Já vou avisando que não concordo com o sequestro da protagonista na calada da noite, mas dizem que a boa galinhada deve ser feita com a ave caipira – e roubada. Ouvi a história na zona rural de Fartura, cidade do interior de São Paulo, onde meus pais tinham sítio. A tradição vem das madrugadas do sábado de aleluia, quando as festas profanas diluíam a melancolia da Sexta-Feira da Paixão. Naquelas horas, os galinheiros de vizinhos e parentes eram os mais cobiçados: afinal, se os brincantes fossem pegos em flagrante era só dizer que tudo não passava de brincadeira. E se não tiver galinha gorda e ovada, que venha mesmo o frango mirrado, que o arroz faz render.
Sei que não é só no interior de São Paulo que a galinhada boa é a de galinha roubada. Isso é coisa do campo e acontece também no Paraná, em Minas Gerais e Goiás, por exemplo. O hábito já não está mais tão encostado à data religiosa, mas a madrugada e a galinha alheia continuam valendo. Qualquer fim de festa vira pretexto para surrupiar galinhas, ainda que sejam das próprias mães, para continuar a farra madrugada a dentro – de preferência em cozinha externa, em volta de um fogão de lenha, para não perturbar o sono de pessoas sérias.
A ave é abatida, limpa e preparada pelo grupo de amigos, não sem a companhia de muito riso, cachaça e cerveja. Os pedaços da ave, incluindo pés, cabeças e miúdos, são refogados em óleo ou banha, temperados com alho, cebola, cheiro-verde, colorau e, dependendo do lugar, pimenta e pequi. Alguns legumes, como cenoura, pimentão, tomate e vagem, podem enriquecer, mas são opcionais – afinal, faz-se galinhada com o que está à mão na hora imprópria. Agora, assim que a carne estiver quase no ponto, o que não pode faltar é o arroz branco na mesma panela.

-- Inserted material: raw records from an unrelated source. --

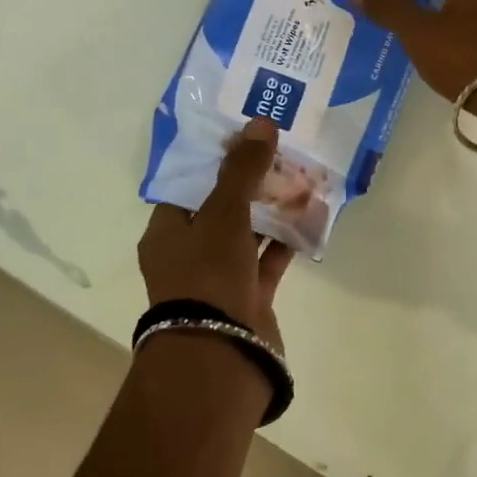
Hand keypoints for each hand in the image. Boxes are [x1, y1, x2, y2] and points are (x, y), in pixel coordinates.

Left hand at [138, 118, 296, 351]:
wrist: (220, 353)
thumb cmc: (208, 274)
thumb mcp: (222, 213)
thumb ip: (242, 170)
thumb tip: (260, 123)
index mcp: (167, 232)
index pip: (188, 186)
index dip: (215, 161)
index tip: (244, 138)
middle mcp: (189, 253)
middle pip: (220, 208)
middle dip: (250, 183)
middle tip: (279, 152)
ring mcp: (220, 278)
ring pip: (247, 235)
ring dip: (271, 210)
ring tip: (299, 176)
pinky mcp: (249, 298)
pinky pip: (269, 261)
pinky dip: (286, 241)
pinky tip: (309, 216)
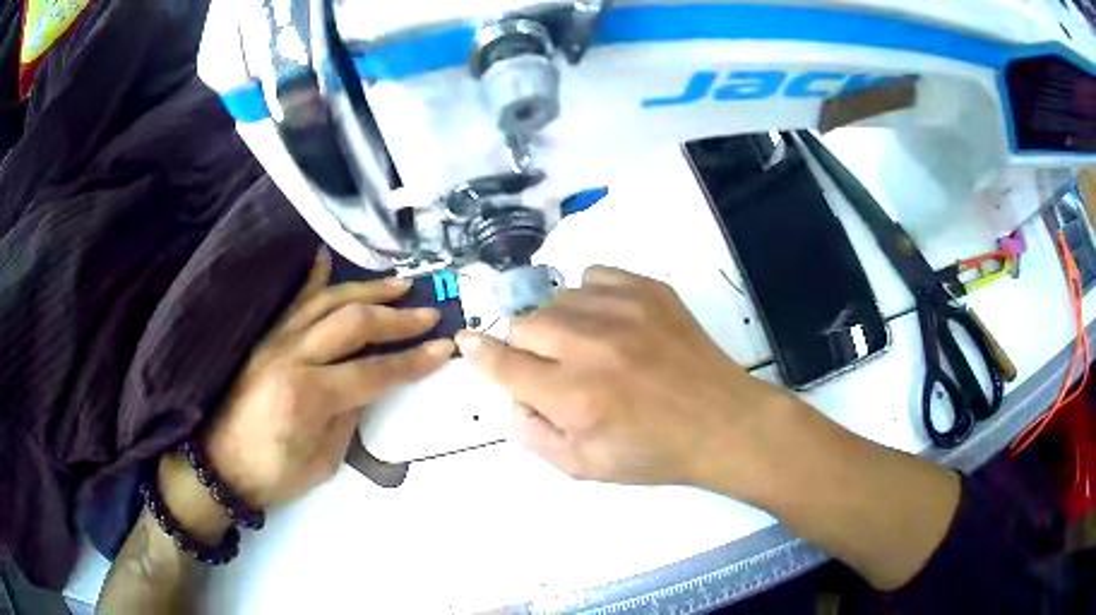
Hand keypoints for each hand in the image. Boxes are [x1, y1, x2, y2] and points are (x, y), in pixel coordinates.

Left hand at [204, 252, 453, 508]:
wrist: (219, 466)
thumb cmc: (273, 474)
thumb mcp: (323, 461)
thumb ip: (350, 418)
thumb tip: (369, 386)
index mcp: (309, 396)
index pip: (373, 371)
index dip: (412, 361)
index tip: (442, 349)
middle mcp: (291, 357)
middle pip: (352, 324)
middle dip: (396, 319)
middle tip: (428, 314)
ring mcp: (274, 341)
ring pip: (326, 302)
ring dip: (366, 291)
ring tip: (398, 284)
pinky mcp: (263, 339)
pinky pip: (291, 302)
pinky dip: (311, 279)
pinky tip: (325, 259)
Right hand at [456, 266, 799, 495]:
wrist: (722, 422)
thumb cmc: (653, 452)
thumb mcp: (584, 467)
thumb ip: (532, 435)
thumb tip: (511, 397)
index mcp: (573, 395)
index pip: (504, 363)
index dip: (480, 353)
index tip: (469, 342)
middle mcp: (591, 345)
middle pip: (524, 324)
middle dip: (526, 348)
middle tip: (552, 367)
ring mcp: (623, 310)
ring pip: (556, 299)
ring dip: (558, 324)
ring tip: (585, 346)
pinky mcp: (649, 290)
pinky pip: (594, 276)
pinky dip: (589, 298)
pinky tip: (608, 322)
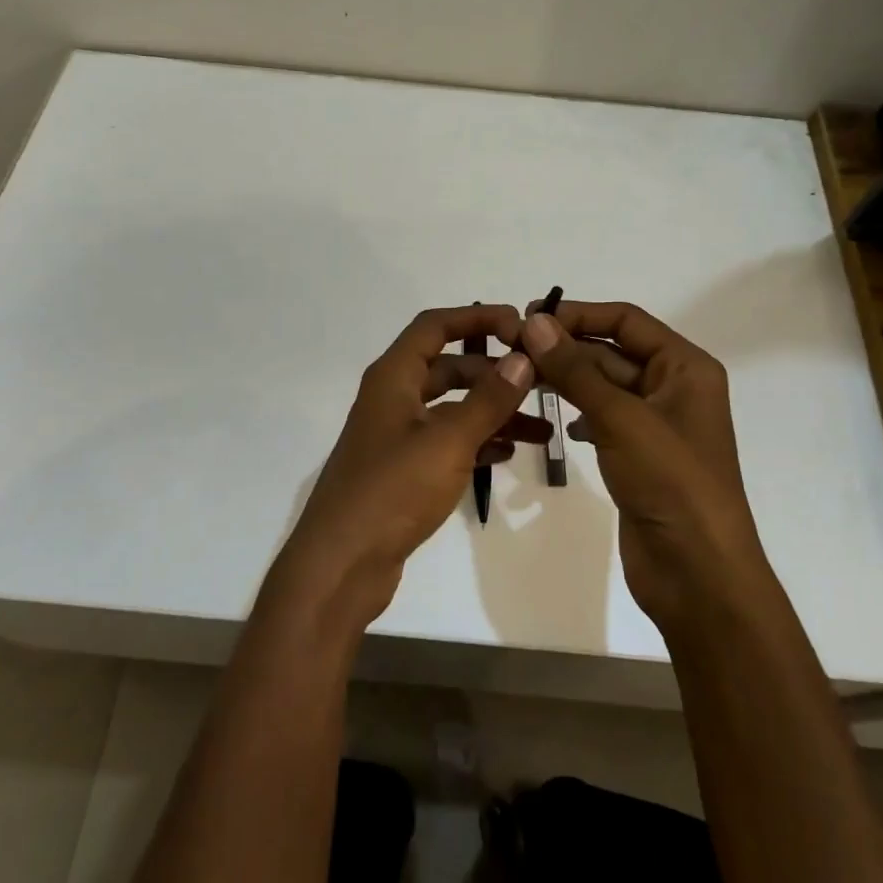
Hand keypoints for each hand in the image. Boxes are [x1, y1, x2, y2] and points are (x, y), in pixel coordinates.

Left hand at [273, 305, 543, 628]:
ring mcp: (397, 436)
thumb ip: (487, 399)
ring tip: (541, 428)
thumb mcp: (447, 441)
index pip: (435, 326)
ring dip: (493, 412)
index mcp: (393, 377)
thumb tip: (522, 359)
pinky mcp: (403, 470)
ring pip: (452, 409)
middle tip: (541, 381)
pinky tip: (510, 452)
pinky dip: (477, 441)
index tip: (521, 326)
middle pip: (449, 367)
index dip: (477, 318)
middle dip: (494, 372)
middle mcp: (393, 398)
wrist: (341, 564)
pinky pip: (447, 442)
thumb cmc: (392, 490)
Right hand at [520, 301, 767, 634]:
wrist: (698, 574)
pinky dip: (580, 413)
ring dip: (568, 380)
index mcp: (685, 367)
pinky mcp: (640, 455)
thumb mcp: (620, 418)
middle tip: (514, 349)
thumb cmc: (670, 482)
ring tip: (524, 378)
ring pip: (604, 386)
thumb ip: (575, 369)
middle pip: (613, 351)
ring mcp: (657, 424)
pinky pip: (604, 418)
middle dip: (567, 349)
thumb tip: (534, 322)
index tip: (530, 317)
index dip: (579, 314)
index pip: (626, 320)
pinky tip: (558, 421)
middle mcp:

Ele é cozido no caldo do frango, em quantidade bastante para deixar o prato cremoso e perfumado, quase como uma canja sem caldo. Na hora de servir o prato único – nunca frango e arroz separados – , salsa e cebolinha da horta cortados grosseiramente reforçam o tempero e aparência. Aí é comer, curar a ressaca e chegar em casa na hora que o galo canta.
Neide, ada vez que leio essa coluna de novo me volta a vontade louca de comer galinhada! Dá pra sentir o cheiro entre as letras. Um beijo!